02/10/2023, 07:25 AM
(02/10/2023, 07:09 AM)Caleb Wrote: Damn this is cool-- zeroes on the critical line would be super exciting! Also, are you familiar with the argument prinicipal in complex analysis? We could use something like that to fairly precisely locate some zeroes of the function, which gives us a computational way to check \( \zeta_G \) is actually zero at the locations we think its zero. Anyways, please share the graphs you come up with in the coming days, I'm excited to see what you come up with!
I am familiar with the argument principle, but I'm not proficient with it. I mean, I can prove it, and understand it; but I can't use it in my own proofs; because I don't reaaaaaally get it. As far as I see--just going off the graphs; the zeroes seem to be exactly at \(\Re(s) = 1/2\). So I'm just eyeballing it. A good way to test--as I see it. Is to take:
\[
\frac{1}{\zeta_G(s)} = \sum_{m=1}^\infty g^{\mu}(m) m^{-s}\\
\]
And check if:
\[
A^{\mu}(x) = \sum_{1\le m \le \lfloor x \rfloor} g^{\mu}(m) = O(\sqrt{x})\\
\]
And that this is a tight bound. This proves all the zeroes are less than \(\Re(s) = 1/2\).
........
I think I can find a reflection formula too, I'm not sure yet.
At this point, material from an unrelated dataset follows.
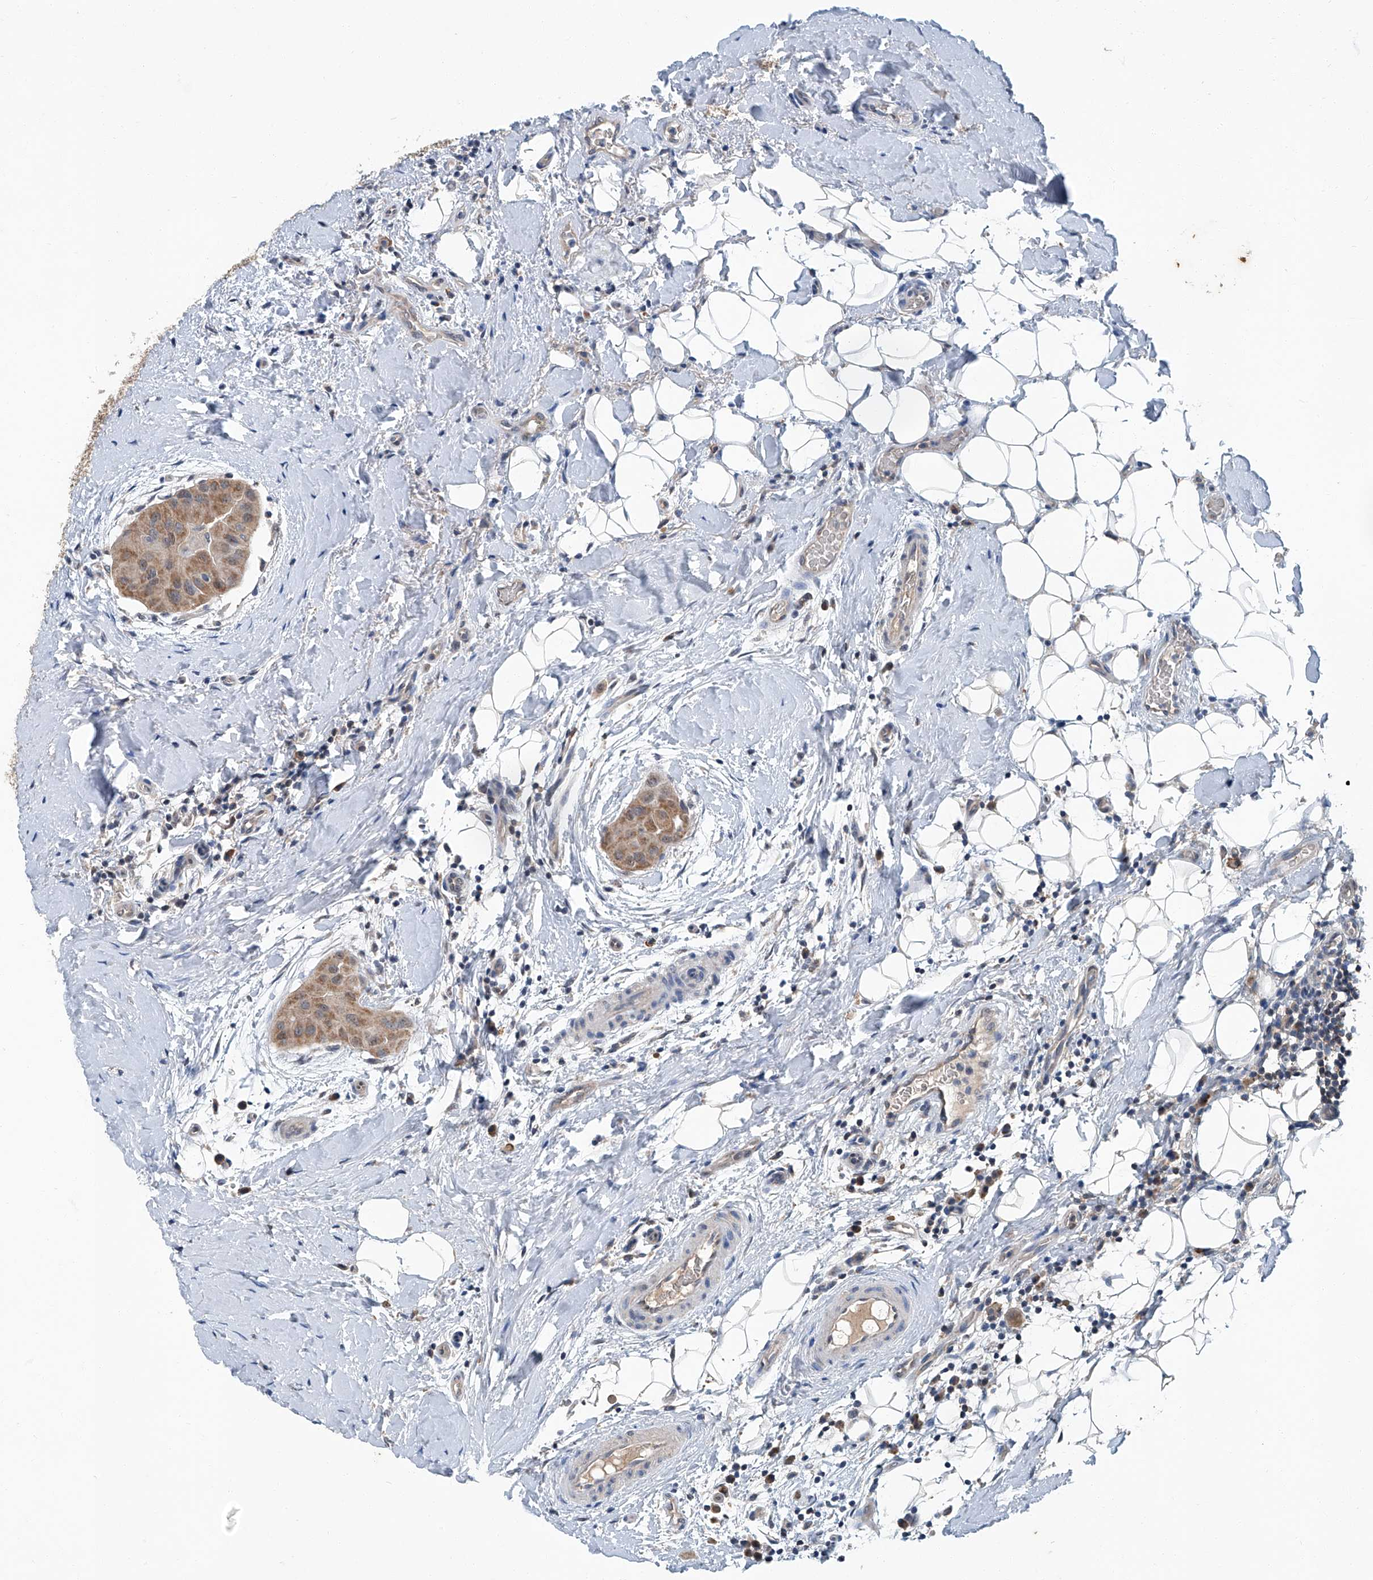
{"staining": {"intensity": "moderate", "quantity": ">75%", "location": "cytoplasmic/membranous"}, "tissue": "thyroid cancer", "cell_type": "Tumor cells", "image_type": "cancer", "snomed": [{"axis": "morphology", "description": "Papillary adenocarcinoma, NOS"}, {"axis": "topography", "description": "Thyroid gland"}], "caption": "Immunohistochemical staining of thyroid cancer (papillary adenocarcinoma) displays medium levels of moderate cytoplasmic/membranous expression in approximately >75% of tumor cells. Nuclei are stained in blue.", "gene": "CLK1", "patient": {"sex": "male", "age": 33}}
But I believe; at least on the critical strip; there should be something like \(\zeta_G(1-s) = G(s) \zeta_G(s)\)--but this is still just a hunch. If you have that, and the growth conditions on \(A^\mu\)--we have that all the zeroes are on \(\Re(s) = 1/2\). And this is just a mock up of the Riemann hypothesis; lmfao.